One table per thing you might be trying to do, with what each entry point hands back. Everything here is imported as import complexplorer as cp, except engineering mode, which lives under cp.ee.

Draw a picture

You want Call You get back
A 2D phase portrait cp.plot(domain, func, cmap=...) a matplotlib Axes
Domain and codomain side by side cp.pair_plot(domain, func, cmap=...) a matplotlib Figure
A flat stereographic chart cp.riemann_chart(func) a matplotlib Axes
Both hemispheres as charts cp.riemann_hemispheres(func) a matplotlib Figure
A 3D analytic landscape cp.plot_landscape_pv(domain, func) a PyVista Plotter, or None
Two landscapes side by side cp.pair_plot_landscape_pv(domain, func) a PyVista Plotter, or None
The Riemann sphere cp.riemann_pv(func) a PyVista Plotter, or None
A Riemann surface cp.riemann_surface_pv("power", n=2) a PyVista Plotter, or None
Something, quickly cp.quick_plot(func, mode="2d") whichever of the above it dispatched to

Every 3D entry point takes filename= and interactive=False to write an image instead of opening a window, and return_plotter=True to hand back the Plotter for further composition.

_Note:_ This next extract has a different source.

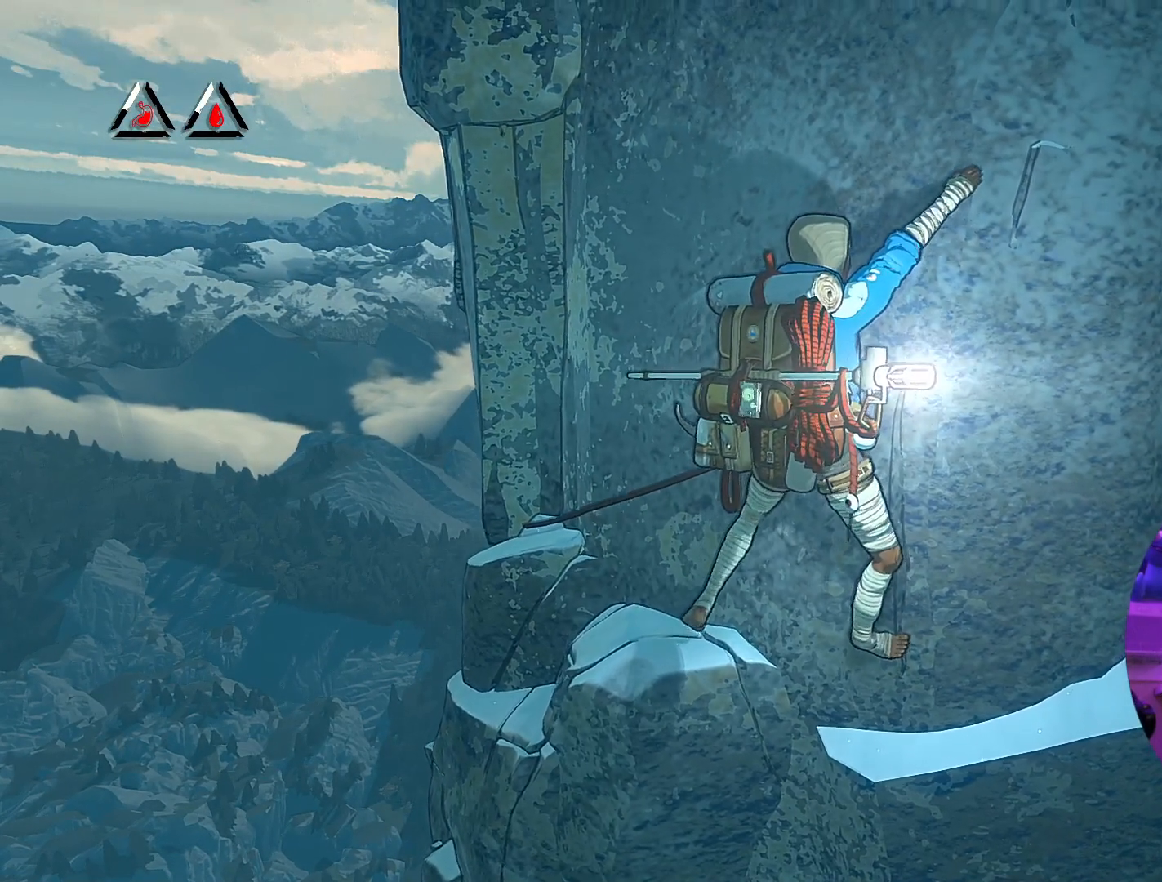
{"buttons": [], "left_stick": "up-right", "right_stick": "center", "events": []}
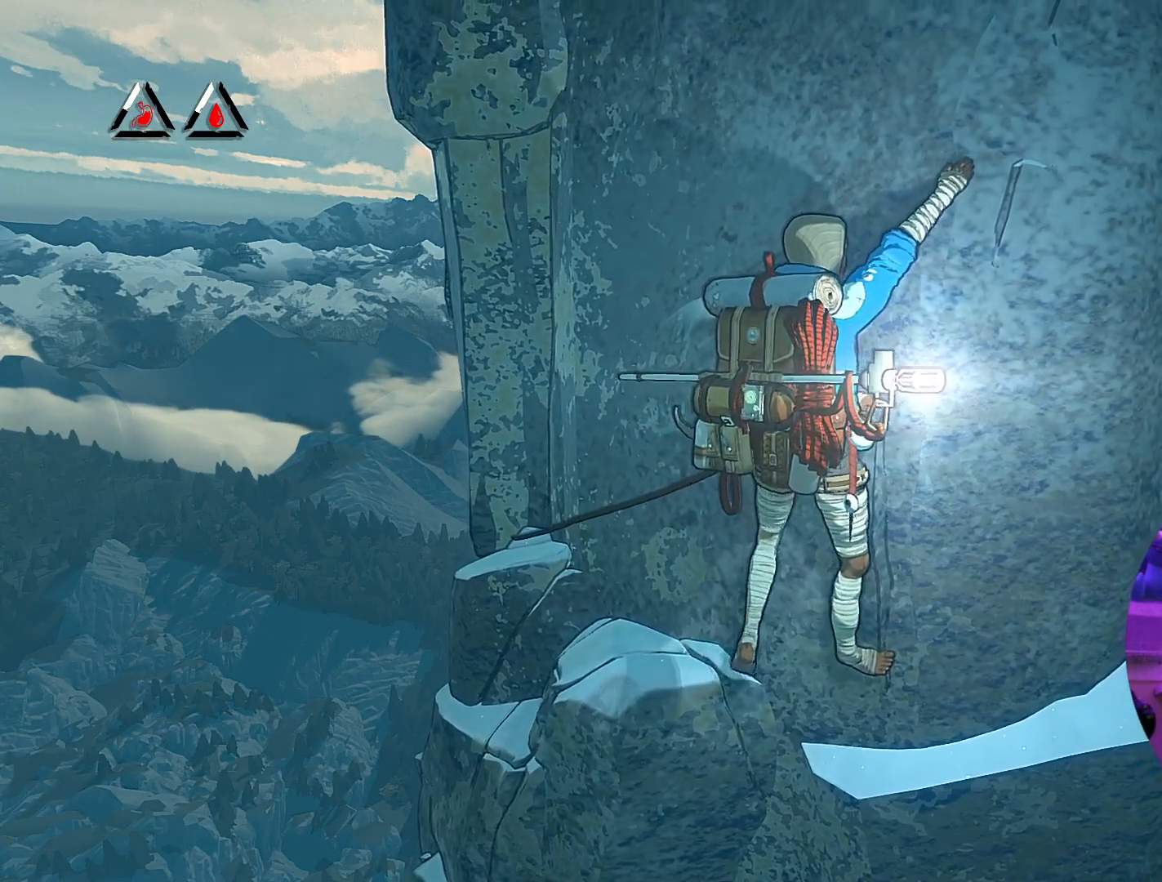
{"buttons": [], "left_stick": "up-right", "right_stick": "center", "events": []}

The 2D entry points take filename= too.

Choose what to draw

You want Call You get back
A region of the plane cp.Rectangle(4, 4), cp.Disk(2), cp.Annulus(0.2, 3) a Domain
A region built from others a \| b, a & b, a - b a CompositeDomain
A colour convention cp.Phase(phase_sectors=6) and the other families a Colormap
A curated function cp.catalog.get("pole_flower_10") a FunctionPreset
Several of them cp.catalog.filter(tag="ornament") a list of FunctionPreset
Settings for a render cp.PlotPresets.publication_ready() a dict to spread as keyword arguments

PlotPresets configures a render; catalog supplies a function.

Engineering mode

You want Call You get back
A transfer function cp.ee.TransferFunction(num, den) a callable object with poles, zeros, is_stable
Its phase portrait cp.ee.transfer_portrait(H) a matplotlib Axes
Poles and zeros cp.ee.pole_zero_plot(H) a matplotlib Axes
Bode or Nyquist cp.ee.bode_plot(H), cp.ee.nyquist_plot(H) a matplotlib Figure
The frequency response H.frequency_response() (omega, response), both arrays

A TransferFunction is a plain callable, so every renderer above accepts it directly.

Produce a file

You want Call You get back
A printable ornament cp.create_ornament(func, "out.stl", size_mm=80) the path written
The same, with the mesh in hand cp.OrnamentGenerator(func).generate_and_save(...) the path written
A reproducible asset bundle cp.generate_gallery(out_dir, selection=...) the index.json manifest as a dict
An image from any renderer pass filename= the file is written; the return is unchanged

Scaling, and the pieces underneath

You want Call You get back
To compress \|f(z)\| into height modulus_mode="arctan" on a 3D call —
The scaling modes themselves cp.ModulusScaling a class of static methods
A bundled scaling cp.get_scaling_preset("balanced") a settings dict
The constant that fixes sea level cp.normalization_constant(zeros, poles) or cp.sampled_normalization_constant(...) a float
Phase or a sawtooth directly cp.phase(z), cp.sawtooth(x) an array
Stereographic projection cp.stereographic_projection(z), cp.inverse_stereographic(...) arrays

When something goes wrong

Every error the library raises derives from cp.ComplexplorerError, so one except catches all of them. cp.ValidationError covers bad arguments, and cp.ColormapError is a ValidationError for colormap configuration specifically.